En marzo de 1766 España vivía una delicada situación económica. A las penurias tradicionales y la arbitrariedad de las cosechas se había unido unas reformas liberalizadoras del comercio del trigo. Esto había provocado un alza en los precios de los alimentos más básicos como el pan.

A esto había que sumar la lucha de poder en la propia corte. Carlos III había llegado de Nápoles en 1759 rodeado de muchos consejeros extranjeros con ideas reformistas. Esto había provocado el recelo de la aristocracia española, que se veía relegada, y la desconfianza en la población. Uno de esos ministros foráneos era el marqués de Esquilache. Este noble italiano encajaba a la perfección con la corriente del despotismo ilustrado, cuyo principal representante era el propio monarca, en la que una de sus máximas era la modernización del país.
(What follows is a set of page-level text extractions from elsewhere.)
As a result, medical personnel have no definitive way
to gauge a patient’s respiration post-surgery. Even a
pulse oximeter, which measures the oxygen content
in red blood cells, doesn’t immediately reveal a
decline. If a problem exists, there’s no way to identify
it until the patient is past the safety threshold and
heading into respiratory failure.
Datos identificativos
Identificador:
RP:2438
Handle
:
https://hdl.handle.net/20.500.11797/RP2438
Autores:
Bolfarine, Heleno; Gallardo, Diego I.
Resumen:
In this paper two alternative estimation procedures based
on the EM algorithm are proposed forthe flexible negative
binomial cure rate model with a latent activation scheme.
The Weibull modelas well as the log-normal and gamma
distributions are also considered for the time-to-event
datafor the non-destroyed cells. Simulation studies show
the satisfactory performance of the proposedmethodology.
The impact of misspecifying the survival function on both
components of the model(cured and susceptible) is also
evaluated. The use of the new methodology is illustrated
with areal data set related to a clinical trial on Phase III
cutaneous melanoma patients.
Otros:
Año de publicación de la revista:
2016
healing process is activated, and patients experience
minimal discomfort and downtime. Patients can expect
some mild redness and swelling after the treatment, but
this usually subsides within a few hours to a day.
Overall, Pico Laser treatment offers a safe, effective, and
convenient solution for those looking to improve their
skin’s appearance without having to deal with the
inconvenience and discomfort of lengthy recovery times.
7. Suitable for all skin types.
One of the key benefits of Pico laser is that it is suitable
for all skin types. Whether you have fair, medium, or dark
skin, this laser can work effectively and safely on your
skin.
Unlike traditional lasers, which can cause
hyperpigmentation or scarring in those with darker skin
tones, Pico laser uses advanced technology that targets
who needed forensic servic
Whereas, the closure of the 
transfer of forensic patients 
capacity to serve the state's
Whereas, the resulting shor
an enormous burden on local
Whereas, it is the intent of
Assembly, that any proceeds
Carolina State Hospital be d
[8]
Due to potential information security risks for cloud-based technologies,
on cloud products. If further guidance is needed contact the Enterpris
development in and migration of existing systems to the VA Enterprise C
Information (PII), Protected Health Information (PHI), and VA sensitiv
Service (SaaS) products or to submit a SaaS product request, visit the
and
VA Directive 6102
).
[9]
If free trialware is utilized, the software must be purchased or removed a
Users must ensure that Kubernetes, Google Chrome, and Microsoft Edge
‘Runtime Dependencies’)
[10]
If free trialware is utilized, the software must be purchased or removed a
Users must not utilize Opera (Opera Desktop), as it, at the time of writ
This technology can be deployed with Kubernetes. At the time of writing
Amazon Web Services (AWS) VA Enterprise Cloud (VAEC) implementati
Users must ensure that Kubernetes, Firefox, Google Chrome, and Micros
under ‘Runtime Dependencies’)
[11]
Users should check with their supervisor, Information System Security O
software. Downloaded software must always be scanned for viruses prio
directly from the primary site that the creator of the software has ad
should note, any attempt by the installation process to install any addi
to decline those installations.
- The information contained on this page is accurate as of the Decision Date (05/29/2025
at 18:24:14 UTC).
Y eso incluía en algunos casos luchar contra fuertes tradiciones o la propia población.

Una de las medidas para luchar contra la delincuencia consistió en prohibir el uso del chambergo -sombrero de ala ancha- y la capa larga que, según la orden, permitía esconder armas con mayor facilidad, además de permitir al portador ocultar su rostro con un embozo. El bando proponía sustituirlo por la capa corta y el sombrero de tres picos. Esta medida, en principio banal, fue la excusa para originar una revuelta larvada durante tiempo.

El motín

El 23 de marzo, varias personas salieron a las calles de Madrid con las vestimentas prohibidas y se acercaron a un pequeño cuartel de manera provocativa. Cada vez se sumaban más gentes que pedían al Rey una bajada del precio del pan y la marcha de Esquilache y su familia del país. También solicitaban que todos los ministros fueran españoles y la guardia valona, formada por soldados extranjeros, se suprimiera. Estas dos peticiones denotan el carácter político que escondía la revuelta.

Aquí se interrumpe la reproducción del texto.